District Attorney Summer Stephan

This time of the year, when mystery and excitement culminate at Halloween parties and other celebrations, parents and teens need to be more aware than ever of how deadly narcotics are playing out in the illegal drug supply with illicit fentanyl and its latest trend called “rainbow fentanyl.”

Colorful pills that closely resemble candy, such as Smarties or SweeTARTS, have been found in 21 states, including California. The pills have markings consistent with generic oxycodone pills, however, they do not contain any the actual medication. Instead, the drugs contain potentially lethal amounts of fentanyl.

There is a real danger that the pills, in their varied pastel colors, will be perceived by children, youth, and young adults to be less harmful than they are, increasing the likelihood they will be consumed, resulting in dependence, serious harm or death.

Already, the proliferation of phony prescription pills and other illicit drugs made with deadly fentanyl is at an all-time high. Illicit fentanyl – a synthetic opioid – comes in a variety of forms, including powders and pills. The pills are most often made to look exactly like legitimate medication such as OxyContin, Percocet, and Xanax. These counterfeit pills, however, contain none of the legitimate medication and instead contain varying amounts of fentanyl.
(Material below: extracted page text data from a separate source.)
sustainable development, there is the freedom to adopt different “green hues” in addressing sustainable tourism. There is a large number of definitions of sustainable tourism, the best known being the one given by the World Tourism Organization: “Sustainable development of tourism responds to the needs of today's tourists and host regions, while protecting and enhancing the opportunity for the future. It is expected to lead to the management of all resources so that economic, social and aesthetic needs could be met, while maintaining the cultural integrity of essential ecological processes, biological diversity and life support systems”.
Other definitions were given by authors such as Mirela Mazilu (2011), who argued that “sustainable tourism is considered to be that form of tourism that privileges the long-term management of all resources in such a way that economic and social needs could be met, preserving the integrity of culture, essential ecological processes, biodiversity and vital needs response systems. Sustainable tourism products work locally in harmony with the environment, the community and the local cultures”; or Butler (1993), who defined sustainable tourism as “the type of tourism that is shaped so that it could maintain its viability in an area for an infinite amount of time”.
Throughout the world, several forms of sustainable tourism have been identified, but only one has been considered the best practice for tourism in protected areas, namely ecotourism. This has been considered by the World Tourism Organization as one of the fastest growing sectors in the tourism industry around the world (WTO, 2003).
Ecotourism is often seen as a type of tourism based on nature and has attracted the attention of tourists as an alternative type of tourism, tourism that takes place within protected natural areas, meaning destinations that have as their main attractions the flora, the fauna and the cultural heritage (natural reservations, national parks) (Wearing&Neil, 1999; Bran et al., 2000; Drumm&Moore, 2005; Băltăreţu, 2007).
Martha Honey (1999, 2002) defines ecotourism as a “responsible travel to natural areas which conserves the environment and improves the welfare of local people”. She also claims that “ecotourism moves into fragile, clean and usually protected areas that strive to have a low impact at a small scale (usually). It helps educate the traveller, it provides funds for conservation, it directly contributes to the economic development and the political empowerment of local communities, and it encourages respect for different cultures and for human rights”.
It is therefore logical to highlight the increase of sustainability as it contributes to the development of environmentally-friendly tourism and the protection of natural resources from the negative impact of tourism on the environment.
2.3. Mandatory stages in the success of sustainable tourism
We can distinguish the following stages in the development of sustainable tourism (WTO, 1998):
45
When people turn to cheap street drugs as an alternative for pharmaceuticals, the possibility for death is high because of the unregulated amount of fentanyl used to make the drug. Using pills that don’t come from a doctor or pharmacy is a gamble akin to Russian roulette.

The danger is not limited to only those who use drugs regularly. I tell the public all the time that the risk for fentanyl overdose deaths is for anyone. The days of thinking an accidental overdose can only happen to those addicted to drugs or those who use regularly is over. This crisis has arrived even for someone who experiments for the first time. From class valedictorians, star athletes to anxious teens with mental health issues to party revelers who want to experiment. One pill can kill.
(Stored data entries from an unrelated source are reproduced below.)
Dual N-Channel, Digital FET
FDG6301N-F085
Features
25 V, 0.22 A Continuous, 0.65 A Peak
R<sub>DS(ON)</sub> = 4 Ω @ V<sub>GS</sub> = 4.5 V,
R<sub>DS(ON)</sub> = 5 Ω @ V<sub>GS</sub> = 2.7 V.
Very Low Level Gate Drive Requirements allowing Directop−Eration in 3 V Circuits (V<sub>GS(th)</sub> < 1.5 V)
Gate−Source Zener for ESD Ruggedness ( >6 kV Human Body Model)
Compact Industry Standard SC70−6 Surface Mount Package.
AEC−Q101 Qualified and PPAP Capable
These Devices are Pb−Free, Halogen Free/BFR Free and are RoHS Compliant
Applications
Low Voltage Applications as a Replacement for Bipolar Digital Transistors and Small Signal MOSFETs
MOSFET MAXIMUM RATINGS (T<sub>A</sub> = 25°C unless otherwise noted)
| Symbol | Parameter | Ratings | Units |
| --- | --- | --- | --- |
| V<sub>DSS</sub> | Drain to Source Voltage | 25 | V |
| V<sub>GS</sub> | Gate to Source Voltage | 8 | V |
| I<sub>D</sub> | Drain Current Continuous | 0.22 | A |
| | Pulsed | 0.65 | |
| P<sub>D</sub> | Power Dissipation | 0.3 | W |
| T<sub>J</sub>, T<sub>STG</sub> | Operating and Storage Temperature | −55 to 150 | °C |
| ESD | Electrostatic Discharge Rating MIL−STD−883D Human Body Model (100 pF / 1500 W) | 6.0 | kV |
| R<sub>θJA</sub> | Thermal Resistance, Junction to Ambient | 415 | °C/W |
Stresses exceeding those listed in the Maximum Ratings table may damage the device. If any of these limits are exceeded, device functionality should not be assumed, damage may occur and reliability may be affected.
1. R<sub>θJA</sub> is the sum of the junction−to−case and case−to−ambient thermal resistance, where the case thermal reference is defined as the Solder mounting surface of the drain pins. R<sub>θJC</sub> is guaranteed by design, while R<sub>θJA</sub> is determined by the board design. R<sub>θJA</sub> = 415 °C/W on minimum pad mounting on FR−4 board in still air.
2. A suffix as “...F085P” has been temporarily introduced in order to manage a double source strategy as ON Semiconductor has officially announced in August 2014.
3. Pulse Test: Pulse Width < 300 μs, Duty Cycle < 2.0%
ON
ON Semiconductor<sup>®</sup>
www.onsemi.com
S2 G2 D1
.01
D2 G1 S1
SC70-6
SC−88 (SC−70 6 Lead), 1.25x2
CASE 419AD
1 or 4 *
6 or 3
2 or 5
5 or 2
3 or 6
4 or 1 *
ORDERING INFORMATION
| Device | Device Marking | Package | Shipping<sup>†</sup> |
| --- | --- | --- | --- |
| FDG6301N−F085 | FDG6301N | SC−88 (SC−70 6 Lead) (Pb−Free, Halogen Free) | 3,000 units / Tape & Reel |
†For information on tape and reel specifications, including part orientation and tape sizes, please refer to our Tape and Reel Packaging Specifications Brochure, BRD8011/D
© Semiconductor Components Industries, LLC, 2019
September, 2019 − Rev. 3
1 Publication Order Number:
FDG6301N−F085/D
Last year, more than 800 people died from fentanyl overdoses. It is the leading killer of people between 18 and 45 years of age. Last year fentanyl claimed the lives of 12 children, some as young as 13.
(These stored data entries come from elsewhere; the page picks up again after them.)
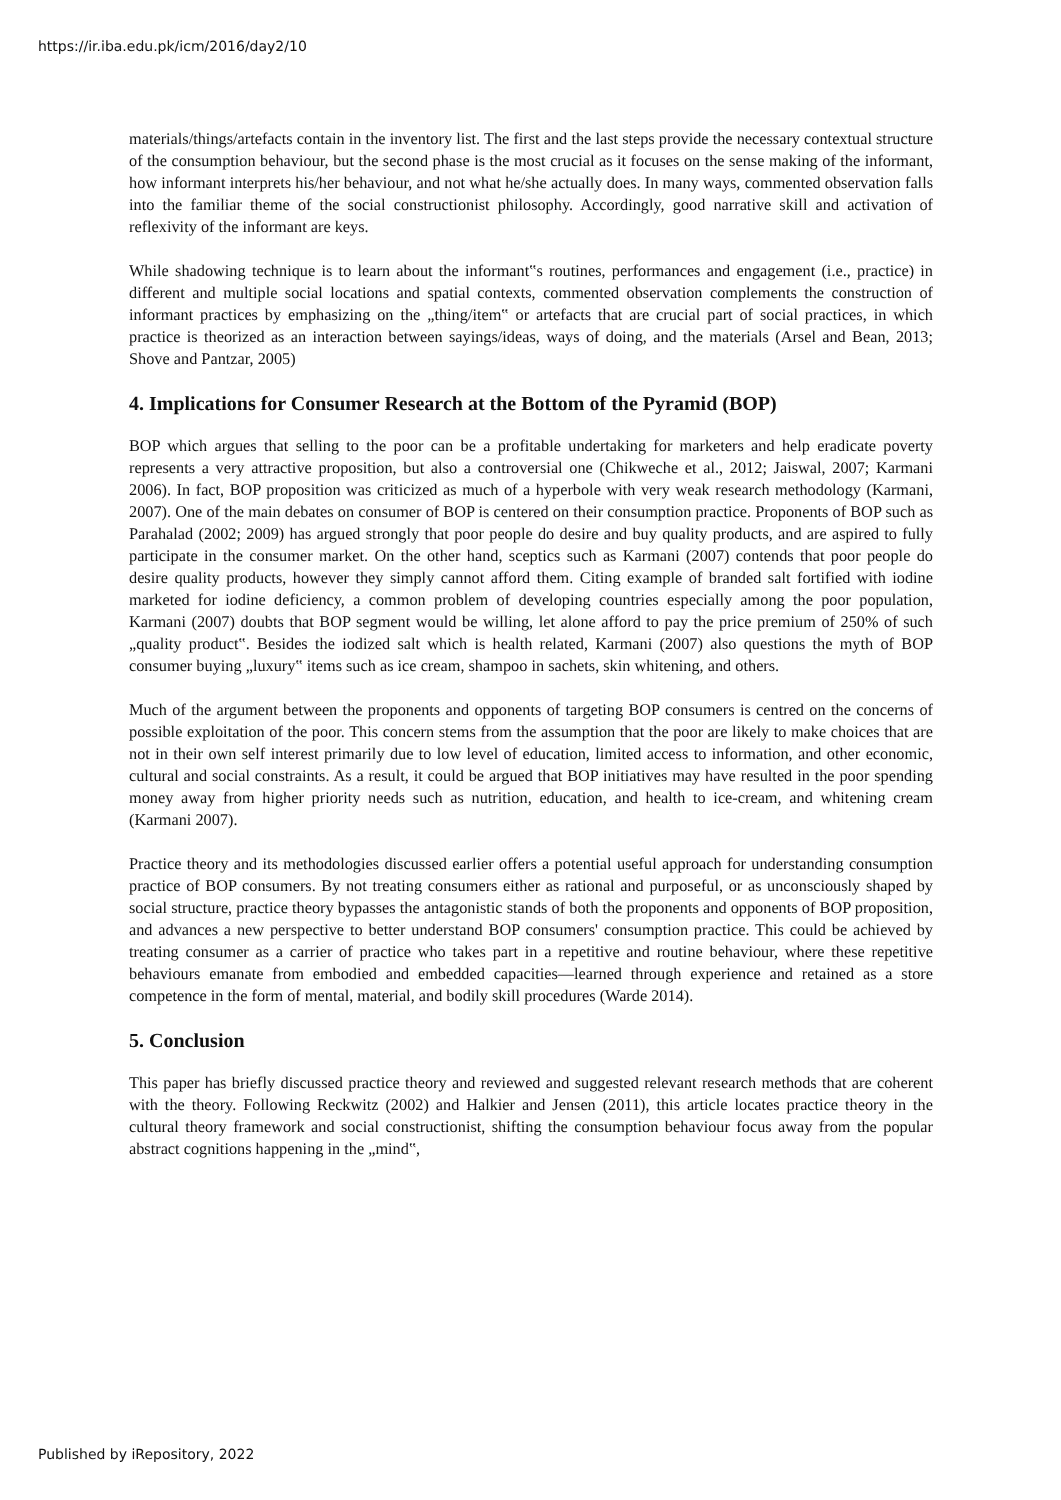https://ir.iba.edu.pk/icm/2016/day2/10
materials/things/artefacts contain in the inventory list. The first and the last steps provide the necessary contextual structure of the consumption behaviour, but the second phase is the most crucial as it focuses on the sense making of the informant, how informant interprets his/her behaviour, and not what he/she actually does. In many ways, commented observation falls into the familiar theme of the social constructionist philosophy. Accordingly, good narrative skill and activation of reflexivity of the informant are keys.
While shadowing technique is to learn about the informant‟s routines, performances and engagement (i.e., practice) in different and multiple social locations and spatial contexts, commented observation complements the construction of informant practices by emphasizing on the „thing/item‟ or artefacts that are crucial part of social practices, in which practice is theorized as an interaction between sayings/ideas, ways of doing, and the materials (Arsel and Bean, 2013; Shove and Pantzar, 2005)
4. Implications for Consumer Research at the Bottom of the Pyramid (BOP)
BOP which argues that selling to the poor can be a profitable undertaking for marketers and help eradicate poverty represents a very attractive proposition, but also a controversial one (Chikweche et al., 2012; Jaiswal, 2007; Karmani 2006). In fact, BOP proposition was criticized as much of a hyperbole with very weak research methodology (Karmani, 2007). One of the main debates on consumer of BOP is centered on their consumption practice. Proponents of BOP such as Parahalad (2002; 2009) has argued strongly that poor people do desire and buy quality products, and are aspired to fully participate in the consumer market. On the other hand, sceptics such as Karmani (2007) contends that poor people do desire quality products, however they simply cannot afford them. Citing example of branded salt fortified with iodine marketed for iodine deficiency, a common problem of developing countries especially among the poor population, Karmani (2007) doubts that BOP segment would be willing, let alone afford to pay the price premium of 250% of such „quality product‟. Besides the iodized salt which is health related, Karmani (2007) also questions the myth of BOP consumer buying „luxury‟ items such as ice cream, shampoo in sachets, skin whitening, and others.
Much of the argument between the proponents and opponents of targeting BOP consumers is centred on the concerns of possible exploitation of the poor. This concern stems from the assumption that the poor are likely to make choices that are not in their own self interest primarily due to low level of education, limited access to information, and other economic, cultural and social constraints. As a result, it could be argued that BOP initiatives may have resulted in the poor spending money away from higher priority needs such as nutrition, education, and health to ice-cream, and whitening cream (Karmani 2007).
Practice theory and its methodologies discussed earlier offers a potential useful approach for understanding consumption practice of BOP consumers. By not treating consumers either as rational and purposeful, or as unconsciously shaped by social structure, practice theory bypasses the antagonistic stands of both the proponents and opponents of BOP proposition, and advances a new perspective to better understand BOP consumers' consumption practice. This could be achieved by treating consumer as a carrier of practice who takes part in a repetitive and routine behaviour, where these repetitive behaviours emanate from embodied and embedded capacities—learned through experience and retained as a store competence in the form of mental, material, and bodily skill procedures (Warde 2014).
5. Conclusion
This paper has briefly discussed practice theory and reviewed and suggested relevant research methods that are coherent with the theory. Following Reckwitz (2002) and Halkier and Jensen (2011), this article locates practice theory in the cultural theory framework and social constructionist, shifting the consumption behaviour focus away from the popular abstract cognitions happening in the „mind‟,
Published by iRepository, 2022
At the District Attorney’s Office, we have a dedicated team of prosecutors whose mission includes prosecuting the dealers who furnish the fentanyl that is causing overdose deaths. We can’t rely on just prosecution as that often comes after the damage is done.

We are also focusing on prevention by educating the community about the dangers of fentanyl. We partnered with medical professionals and treatment providers so that we can attack this problem from as many angles as possible. No one thing is going to solve this problem, but the hope is a coordinated response by dedicated members of the community with varying areas of expertise will improve our chances of preventing our kids from ever trying fentanyl in the first place and reducing the number of overdose deaths we’re experiencing in our community.

If you are with someone who you believe is experiencing an overdose, call 911. Naloxone/Narcan is the best tool available to save the life of someone experiencing an opioid/fentanyl overdose and will not harm a person if it turns out they were not experiencing an opioid overdose. Please educate yourself and your family about the dangers of illicit fentanyl today.

As your District Attorney, I’m committed to increasing communication and accessibility between the DA’s Office and the public. I hope these consumer and public safety tips have been helpful.